Hi and welcome to the Forum!

The nature and level of detail including the number of output tokens is significantly shaped by how you phrase your prompt. There are certain techniques that you can apply in order to obtain more detailed responses. In practices, it is difficult though to get very close to the maximum number of possible output tokens.

I do not have enough information about your actual prompt but the more specific you can be about the structure of your output and the details that should be included, the higher the likelihood that you will get a more detailed response.

For example, if you ask the model to write a chapter of on topic A you are likely to get a shorter response than if you were to provide the model with additional details on how to structure the chapter, such as by specifying that the chapter should have X number of sub-sections, each comprising of X number of detailed paragraphs.

1 Like

Thank you for your reply.
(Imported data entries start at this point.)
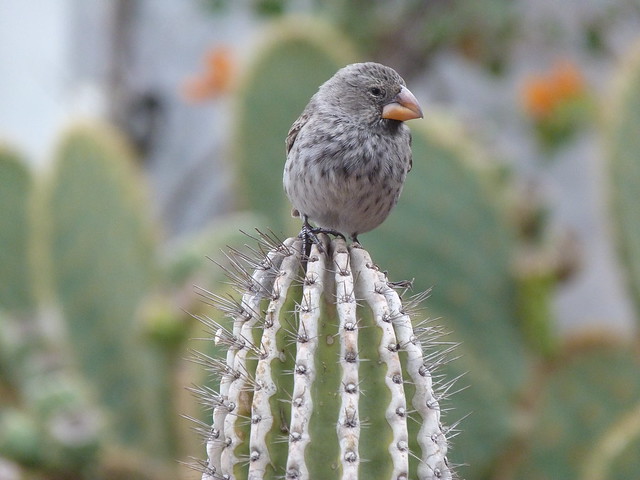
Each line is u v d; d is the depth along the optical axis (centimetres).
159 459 1172
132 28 1825
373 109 822
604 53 1661
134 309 1212
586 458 1028
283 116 1275
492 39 1611
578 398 1032
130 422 1191
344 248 586
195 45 1859
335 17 1620
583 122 1386
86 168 1241
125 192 1231
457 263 1066
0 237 1345
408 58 1652
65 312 1224
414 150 1066
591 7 1662
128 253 1227
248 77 1273
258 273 593
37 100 2031
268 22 1608
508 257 1070
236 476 566
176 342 1150
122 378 1202
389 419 550
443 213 1066
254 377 570
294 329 570
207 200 1833
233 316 598
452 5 1609
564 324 1745
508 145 1677
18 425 1075
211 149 1819
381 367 557
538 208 1166
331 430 550
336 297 570
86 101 1891
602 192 1052
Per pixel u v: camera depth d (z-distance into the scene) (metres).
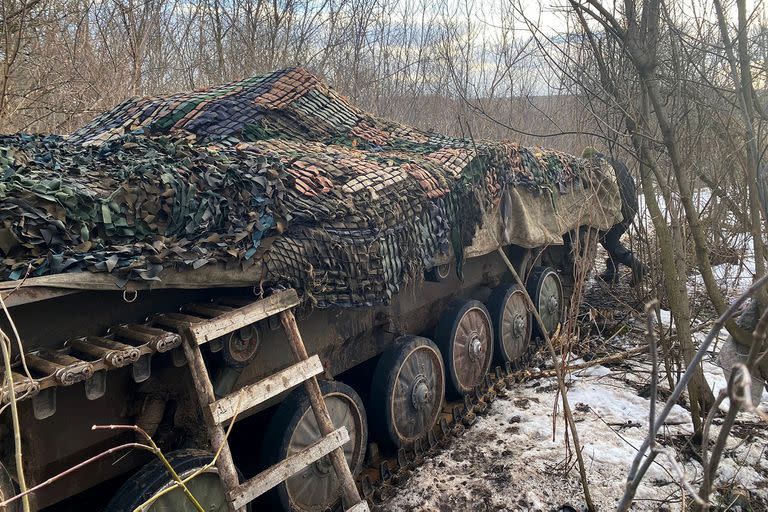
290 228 3.31
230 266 2.89
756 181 3.73
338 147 4.91
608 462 4.30
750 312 3.74
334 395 3.69
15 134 3.68
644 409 5.15
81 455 2.60
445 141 5.71
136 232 2.78
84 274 2.37
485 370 5.61
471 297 5.73
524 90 9.11
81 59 9.62
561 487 4.04
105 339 2.53
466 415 5.04
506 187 5.32
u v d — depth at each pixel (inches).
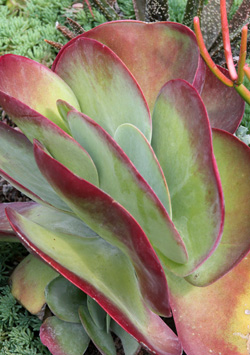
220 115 25.6
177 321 22.4
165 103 21.0
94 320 23.5
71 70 23.9
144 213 20.0
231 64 19.8
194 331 22.2
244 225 21.6
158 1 33.1
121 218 18.5
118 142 21.9
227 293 22.6
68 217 25.5
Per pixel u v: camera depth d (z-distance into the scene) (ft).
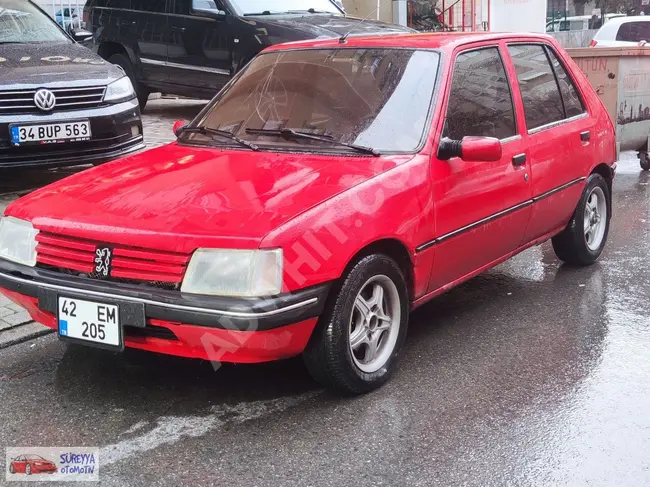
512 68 15.58
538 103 16.17
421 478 9.79
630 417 11.32
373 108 13.46
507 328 14.83
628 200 25.57
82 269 11.21
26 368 13.12
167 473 9.93
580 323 15.05
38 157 22.06
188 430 11.02
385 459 10.23
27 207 12.30
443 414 11.44
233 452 10.43
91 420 11.32
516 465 10.07
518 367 13.06
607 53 27.89
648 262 18.95
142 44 35.73
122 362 13.33
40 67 22.98
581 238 17.98
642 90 29.09
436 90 13.50
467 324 15.06
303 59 15.01
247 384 12.46
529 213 15.44
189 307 10.33
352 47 14.78
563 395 12.01
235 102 14.96
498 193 14.29
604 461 10.16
I will try it agin as following your answer.

1 Like

Te reach the model capacity, you must interleave messages from the user and from the assistant.

Input prompts can usulaly be big (but there is a limit!), and assistant responses can reach 4k in the normal models.

I’ve been trying to work out the “rules for controlling output length” and while I don’t have a solution that lets you perfectly control the length of outputs I have some insights I can share that might be helpful.

Insight 1
The first is that the models can’t count so asking them for a response that’s 100 words long or 10,000 words long doesn’t work. You need to relate your length request to a pattern they’ve seen. For example “all your responses should be the length of a tweet” works really well to get short answers back, they’ve seen a lot of tweets. Similarly, “all your responses should be the length of a book” works really well to get longer answers out of the model (around 1500 - 2000 tokens I’ve found.)

You might think that “all responses should be the length of a trilogy” or “all responses should be the length of a book series” would result in even longer responses but they’re actually shorter (around 900 tokens for the same topic.) Why? Who knows… My best guess is that the longest individual file that they’ve seen is a book and so to the model that’s the longest sequence it can conceptualize.

Insight 2
You can actually get the model to blow out the context window but it’s tied to the task you ask it to do (this is what @jr.2509 is referring to.) For example if you give the model 100k tokens worth of web pages with a bunch of links and you ask for all the links back, you will reliably get every link back until you run out of tokens.

Similarly, if you feed in a large web page and ask for a change to the page you will get back all of the input tokens plus the tokens related to the changes. This can also result in blowing out your context window.